The exact composition of the liquid volatile formulations is mostly proprietary though the overall process is highlighted in Figure 1. There are three predominant versions of the formulation: The volatile anesthetic of choice dissolved in an aqueous-based solution, comprised of a pharmaceutically acceptable extractive solvent (i.e., DMSO or NMP, ranging from 0.1% to 75% of the composition); The volatile agent in an emulsion, and finall The volatile agent in a liposome or microdroplet (51).
Manufacturing outline, volatile anesthetics (51)
The manufacturers of the topical solution postulate that the first of these versions- the aqueous-based solution in an extractive solvent- might hold the most significant promise for clinical use (47). The presence of the extractive solvent provides certain advantages such as improved physical characteristics (improved shelf life, durability, usability, and decreased vaporization or evaporation of the agent), enhanced pharmacological properties (altered pharmacokinetics to provide improved pain relief), and improved usability (reduced volatility resulting in improved ease of handling and safety) (51).
Further details on the various dosages and formulations tested by the manufacturing company can be found in US Patent 2011/0159078 A1 (volatile anesthetic compositions and methods of use).
4. Conclusions
CVI induced venous stasis ulcers are a prevalent condition with a need for advancement in the current treatment paradigm. Current treatment of VSUs is costly, has a poor prognosis, and results in high recurrence, inadequate pain management, and significantly reduced quality of life (QoL). Out of these, the need for better pain management in patients with chronic VSUs is well documented and also correlated with improving both prognosis and quality of life.
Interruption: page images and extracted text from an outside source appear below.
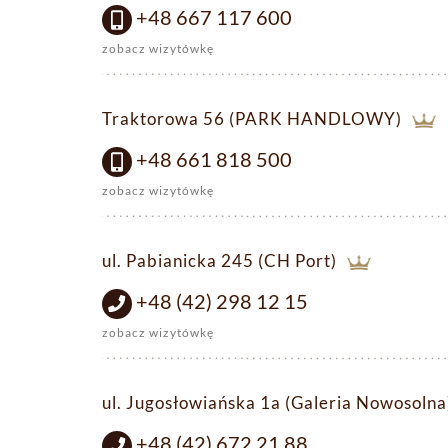
+48 667 117 600
zobacz wizytówkę
Traktorowa 56 (PARK HANDLOWY)
+48 661 818 500
zobacz wizytówkę
ul. Pabianicka 245 (CH Port)
+48 (42) 298 12 15
zobacz wizytówkę
ul. Jugosłowiańska 1a (Galeria Nowosolna
+48 (42) 672 21 88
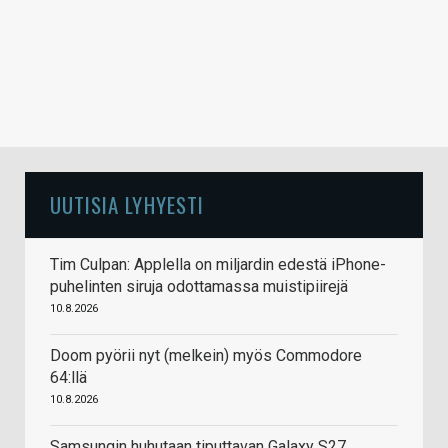
UUTISIA LYHYESTI
Tim Culpan: Applella on miljardin edestä iPhone-
puhelinten siruja odottamassa muistipiirejä
10.8.2026
Doom pyörii nyt (melkein) myös Commodore
64:llä
10.8.2026
Samsungin huhutaan tiputtavan Galaxy S27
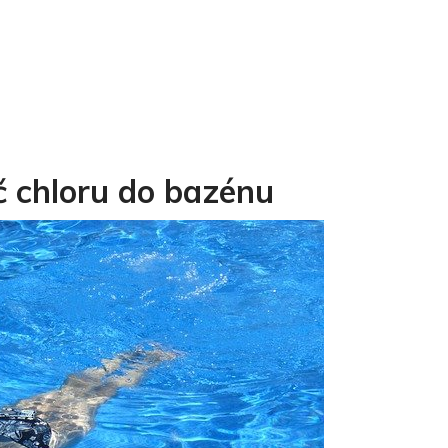
č chloru do bazénu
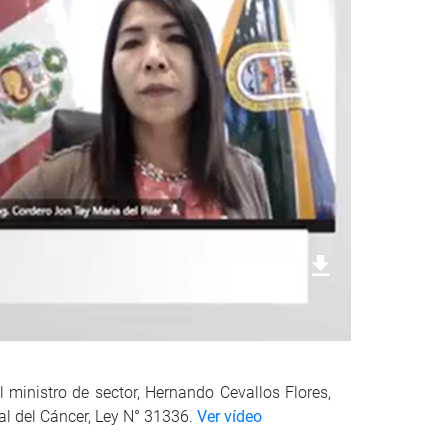
Descargar foto
 ministro de sector, Hernando Cevallos Flores,
al del Cáncer, Ley N° 31336.
Ver vídeo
Through a mostly unknown mechanism of action, topical volatile anesthetics, such as sevoflurane, have shown a higher degree of pain reduction when compared with traditional analgesic agents such as lidocaine, prilocaine, or oral analgesics (NSAIDs, acetaminophen, metamizole, tramadol, and opioids). As an added benefit, topical volatiles has relatively mild adverse effects and do not have the addictive potential of oral agents such as tramadol and opioids.
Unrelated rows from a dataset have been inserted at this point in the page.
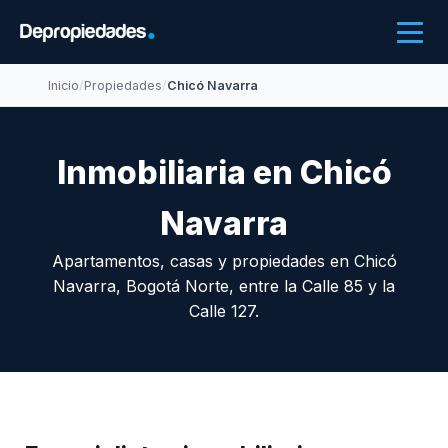
Inicio
/
Propiedades
/
Chicó Navarra
Inmobiliaria en Chicó
Navarra
Apartamentos, casas y propiedades en Chicó
Navarra, Bogotá Norte, entre la Calle 85 y la
Calle 127.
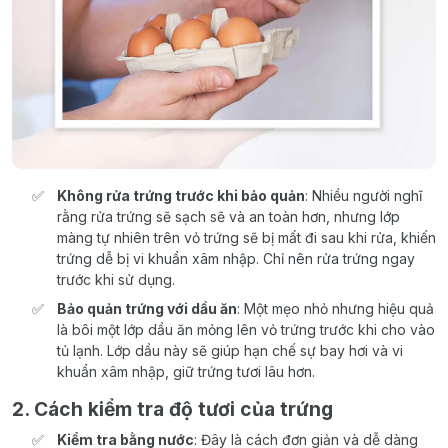
Không rửa trứng trước khi bảo quản
: Nhiều người nghĩ
rằng rửa trứng sẽ sạch sẽ và an toàn hơn, nhưng lớp
màng tự nhiên trên vỏ trứng sẽ bị mất đi sau khi rửa, khiến
trứng dễ bị vi khuẩn xâm nhập. Chỉ nên rửa trứng ngay
trước khi sử dụng.
Bảo quản trứng với dầu ăn
: Một mẹo nhỏ nhưng hiệu quả
là bôi một lớp dầu ăn mỏng lên vỏ trứng trước khi cho vào
tủ lạnh. Lớp dầu này sẽ giúp hạn chế sự bay hơi và vi
khuẩn xâm nhập, giữ trứng tươi lâu hơn.
2. Cách kiểm tra độ tươi của trứng
Kiểm tra bằng nước
: Đây là cách đơn giản và dễ dàng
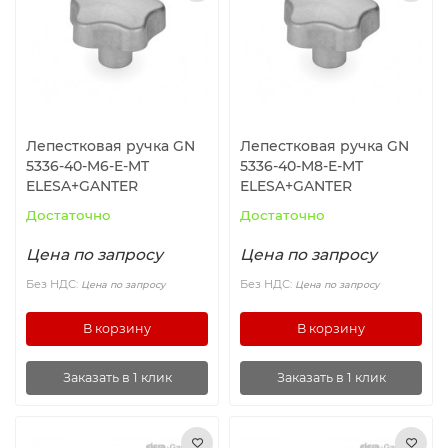
Ролики и колёса
Магниты удерживающие
Конвейерные компоненты
Лепестковая ручка GN
Лепестковая ручка GN
5336-40-M6-E-MT
5336-40-M8-E-MT
Компоненты линейного движения
ELESA+GANTER
ELESA+GANTER
Достаточно
Достаточно
Алюминиевые профили
Цена по запросу
Цена по запросу
Вакуумные компоненты
Без НДС:
Без НДС:
Цена по запросу
Цена по запросу
В корзину
В корзину
Станочные приспособления
Заказать в 1 клик
Заказать в 1 клик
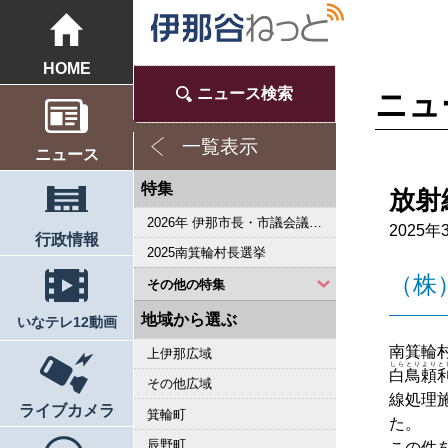
HOME
ニュース検索
ニュ
一覧表示
ニュース
特集
放射
2026年 伊那市長・市議会議員選挙
2025年
行政情報
2025南箕輪村長選挙
（株
その他の特集
2023県議会議員選挙
2023箕輪町議選・南箕輪村議選
2022箕輪町長選挙
2022伊那市長選挙・伊那市議会議員選挙
2021南箕輪村長選・村議補欠選挙
2019箕輪町議選・南箕輪村議選
2019県議会議員選挙
2018伊那市長選・市議選
桜シリーズ2018
桜シリーズ2017
2015県議会議員選挙
2014箕輪町長選挙
東日本大震災から４年 ３．１１の今
2014伊那市長選・市議選
南アルプス国立公園指定５０周年記念特集
桜シリーズ2014
カメラリポート
東日本大震災から３年 ３．１１の今
上伊那 医師不足問題
新ごみ中間処理施設
伊那市長・市議選
朝の学舎
記者室
伊那谷1年365人
輝く経営者～その後
花ロマン
伝承 上伊那の50年
伝承 上伊那経済の牽引者たち
シリーズ 上伊那経済時事対談
人・森・農… 新しい地域社会をめざして
駒ヶ根市長選挙
2007年 県議会議員選挙
権兵衛トンネル開通1周年
豪雨被害
南大東島―伊那 1000キロを越える交流
新伊那市誕生へ
伊那谷 耐震強度偽装問題
2005年衆院選
その他
地域から選ぶ
いなテレ12動画
南箕輪
上伊那広域
しらとりよりと
白鳥頼
その他広域
線処理
ライブカメラ
箕輪町
た。
辰野町
この件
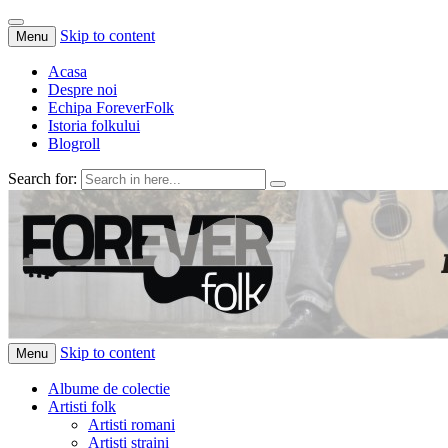
Skip to content
Menu
Acasa
Despre noi
Echipa ForeverFolk
Istoria folkului
Blogroll
Search for:
ForeverFolk
Muzica sufletului tau
Skip to content
Menu
Albume de colectie
Artisti folk
Artisti romani
Artisti straini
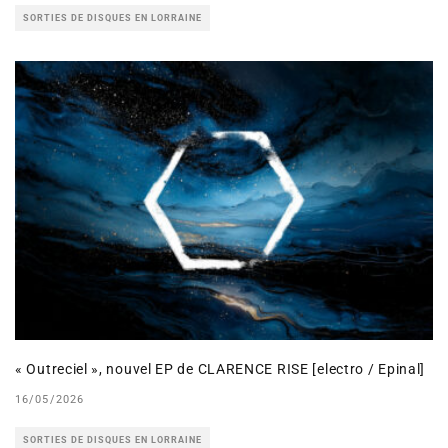
SORTIES DE DISQUES EN LORRAINE
« Outreciel », nouvel EP de CLARENCE RISE [electro / Epinal]
16/05/2026
SORTIES DE DISQUES EN LORRAINE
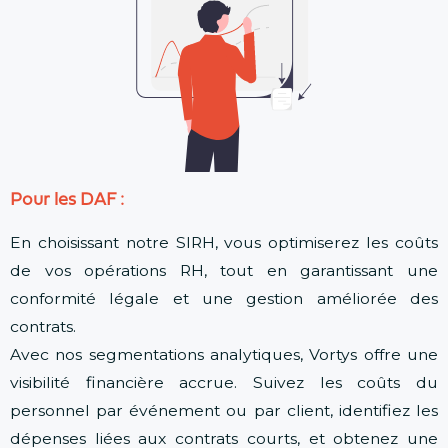
Pour les DAF :
En choisissant notre SIRH, vous optimiserez les coûts
de vos opérations RH, tout en garantissant une
conformité légale et une gestion améliorée des
contrats.
Avec nos segmentations analytiques, Vortys offre une
visibilité financière accrue. Suivez les coûts du
personnel par événement ou par client, identifiez les
dépenses liées aux contrats courts, et obtenez une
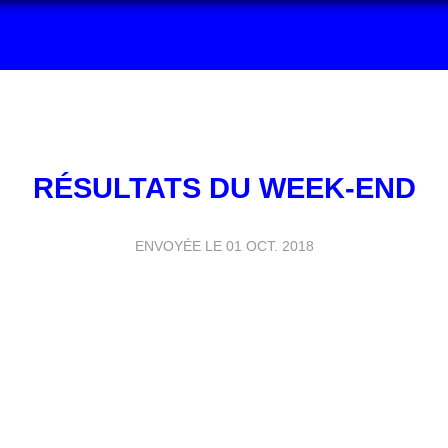
RÉSULTATS DU WEEK-END
ENVOYÉE LE
01 OCT. 2018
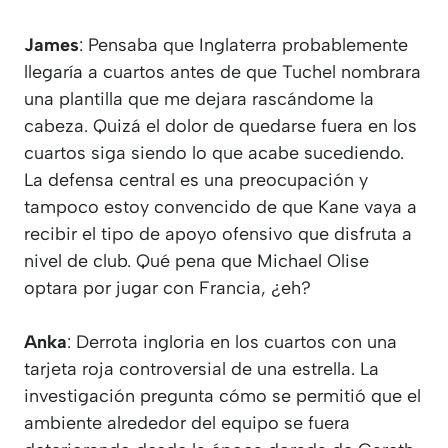
James
: Pensaba que Inglaterra probablemente
llegaría a cuartos antes de que Tuchel nombrara
una plantilla que me dejara rascándome la
cabeza. Quizá el dolor de quedarse fuera en los
cuartos siga siendo lo que acabe sucediendo.
La defensa central es una preocupación y
tampoco estoy convencido de que Kane vaya a
recibir el tipo de apoyo ofensivo que disfruta a
nivel de club. Qué pena que Michael Olise
optara por jugar con Francia, ¿eh?
Anka
: Derrota ingloria en los cuartos con una
tarjeta roja controversial de una estrella. La
investigación pregunta cómo se permitió que el
ambiente alrededor del equipo se fuera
The incorporation of volatile anesthetics into VSU treatment plans offers a potential for a paradigm shift in VSU pain management. In addition to improving several parameters of disease burden in individual patients, this shift can also lead to systemic, public health improvements by reducing the burden of opioid addiction and opioid-related adverse effects. Although a body of literature has started to build around the use of sevoflurane and other topical anesthetic agents, the space is still nascent.
In summary, the high potential of these agents in improving a significant burden of disease caused by VSUs warrants more research into their use. Most of the current literature consists of case reports and retrospective analyses, and more robust studies such as randomized clinical trials can go far in elucidating the proper role of volatile anesthetics in VSU treatment plans. Given the numerous advantages that topical volatiles offer compared to conventional analgesics, further study in this space is highly recommended and needed.